How I got the Shot – Jumping Squirrels
Argaty Red Kites is a brilliant place for wildlife – It is most well known for the Red Kites
Argaty is a working farm just north of Stirling, they run Central Scotland’s only red kite feeding station where visitors can watch these exciting birds and their spectacular flying.
The farm lies on the Braes of Doune in the area of Central Scotland where the RSPB and Scottish Natural Heritage have reintroduced the red kite. It is with their help that they are providing a facility for enjoying the birds in comfort but without the risk of disturbing what is still a fragile population.
Also on the farm Argaty have 2 hides for Red Squirrels and woodland birds. I have used both. The larger woodland hide is great for general shots of the squirrels and birds. But I wanted to try and get jumping shots.
This is what the Argaty Website says about the Studio Hide
The 1-person Studio Woodland Hide
“The Studio Hide offers an opportunity to photograph red squirrels at their acrobatic best as leap between our specially designed raised perches, searching for food.
As well as the main viewing window there is a floor level hatch and a side hatch with an eye level perch right beside the hide giving the chance for intimate portraits of squirrels and woodland birds.
A short focal length lens is definitely to be included in your kit for this hide”
I booked to go on a Sunday morning at the end of October. I arrived at the meeting point and decided that I would take all of my camera gear with me to the hide – 3 camera bodies, 5 lenses including a 600mm. It was a short walk across some fields to get to the hide. As I got in to the hide it started to get very overcast and then started to pour with rain. I knew that it was going to be tough to get any jumping shots as the light was terrible.
I managed to get some shots of the squirrels jumping sideways but all were captured at high ISO.
A selection are below.
Image 1 – 5,600 ISO. D850. F2.8 1/800. 70-200 lens
Image 2 – 20,000 ISO. D4s. F5.6 1/1250. 80-400 lens
Image 3 – 5,000 ISO. D850. F2.8 1/800. 70-200 lens
Image 4 – 16,000 ISO. D4s. F2.8 1/800. 70-200 lens
I had to go high on the ISO to be able to get shutter speeds of 800 or above.
As you would expect the images were extremely noisy but I used Topaz de Noise software to process them in. Topaz software for me is a game changer. You often have to shoot at high ISO with wildlife as the light is not always as you want it to be. But the Topaz Software enables you to save images that would otherwise be no use.
The front on jumping shots were the ones that I really wanted but I had several failed attempts. I just could not get the camera to maintain focus tracking as the squirrel jumped towards me, whether this was due to the low light, rain or just my poor technique I am not sure.
Some of the fails are below:
I realised that I needed to try something different.
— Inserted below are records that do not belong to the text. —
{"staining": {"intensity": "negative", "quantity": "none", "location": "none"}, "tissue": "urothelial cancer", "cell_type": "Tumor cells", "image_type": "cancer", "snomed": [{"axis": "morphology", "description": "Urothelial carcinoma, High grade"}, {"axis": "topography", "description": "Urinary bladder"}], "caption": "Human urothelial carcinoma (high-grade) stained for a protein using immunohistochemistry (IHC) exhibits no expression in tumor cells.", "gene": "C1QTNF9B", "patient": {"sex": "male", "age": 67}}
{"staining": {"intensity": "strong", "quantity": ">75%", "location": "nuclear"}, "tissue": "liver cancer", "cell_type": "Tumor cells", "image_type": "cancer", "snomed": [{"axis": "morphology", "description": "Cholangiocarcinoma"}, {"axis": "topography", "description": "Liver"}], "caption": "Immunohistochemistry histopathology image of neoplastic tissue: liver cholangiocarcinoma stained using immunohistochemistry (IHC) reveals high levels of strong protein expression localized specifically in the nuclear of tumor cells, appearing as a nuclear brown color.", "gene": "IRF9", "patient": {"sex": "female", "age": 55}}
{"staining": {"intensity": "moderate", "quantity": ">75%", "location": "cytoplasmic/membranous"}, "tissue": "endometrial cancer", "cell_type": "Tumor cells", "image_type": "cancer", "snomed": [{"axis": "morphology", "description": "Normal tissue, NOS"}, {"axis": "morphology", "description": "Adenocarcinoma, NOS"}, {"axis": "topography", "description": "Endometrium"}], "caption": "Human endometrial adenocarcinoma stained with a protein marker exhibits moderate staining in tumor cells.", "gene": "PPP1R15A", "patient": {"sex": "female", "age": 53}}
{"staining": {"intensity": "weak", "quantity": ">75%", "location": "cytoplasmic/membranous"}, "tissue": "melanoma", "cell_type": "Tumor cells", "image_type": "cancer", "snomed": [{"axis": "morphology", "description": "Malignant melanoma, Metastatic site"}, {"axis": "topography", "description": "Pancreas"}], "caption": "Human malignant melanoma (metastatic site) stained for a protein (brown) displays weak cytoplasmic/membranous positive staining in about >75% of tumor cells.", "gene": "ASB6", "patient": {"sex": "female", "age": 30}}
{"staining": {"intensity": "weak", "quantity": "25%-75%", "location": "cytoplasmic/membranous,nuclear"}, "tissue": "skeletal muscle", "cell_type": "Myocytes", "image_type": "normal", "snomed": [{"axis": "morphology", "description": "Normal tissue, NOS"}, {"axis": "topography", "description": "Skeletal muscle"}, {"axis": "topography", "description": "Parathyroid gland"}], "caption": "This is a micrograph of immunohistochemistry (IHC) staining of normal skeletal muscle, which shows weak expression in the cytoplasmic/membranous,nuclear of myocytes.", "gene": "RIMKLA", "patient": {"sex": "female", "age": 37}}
When I photographed diving kingfishers at the beginning of the year I focused on the water where I though the bird would dive and then clicked away as it dived. It was very hit and miss but when it did dive where I predicted I got some sharp shots. I decided to try something similar for the squirrels. I left the hide during a quiet period with no squirrels around and found a stick behind the hide. I then went and placed the stick in the ground between where the squirrel took off and landed. This then enabled me to focus on the stick and take a few frames as the squirrel passed the stick. This ensured a much higher success rate and I got some useable shots.
Image 1 – 4,500 ISO. D850. F2.8 1/800. 70-200 lens
Image 2 – 4,000 ISO. D850. F2.8 1/800. 70-200 lens
Image 3 – 4,000 ISO. D850. F2.8 1/800. 70-200 lens
My favourite image that I took on the day is this one:
4,500 ISO. D850. F2.8 1/800. 70-200 lens
I like it because the squirrels front legs are out towards the camera and it really looks like it is flying. Technically this image can be improved. A smaller aperture would have ensured more depth of field.
Depth of field is the zone within a photo that appears sharp and in focus. In every picture, there is a point of focus (where you actually focus your lens). But there is also an area both in front of, and behind, your point of focus that also appears sharp – and that area corresponds to the depth of field.
If you look closely at this image you will see that the legs are in focus and the face is slightly out of focus. Had I have been able to shoot on for example F8 then more of the squirrel would likely have been in focus making a better image. However to have done this would have meant a very high ISO and a lot more noise.
I am pleased with the results that I got from the Argaty Studio hide and it was a great few hours spent with the squirrels. I know I can improve on the images and will definitely go back, hopefully when the weather and light conditions are more favourable.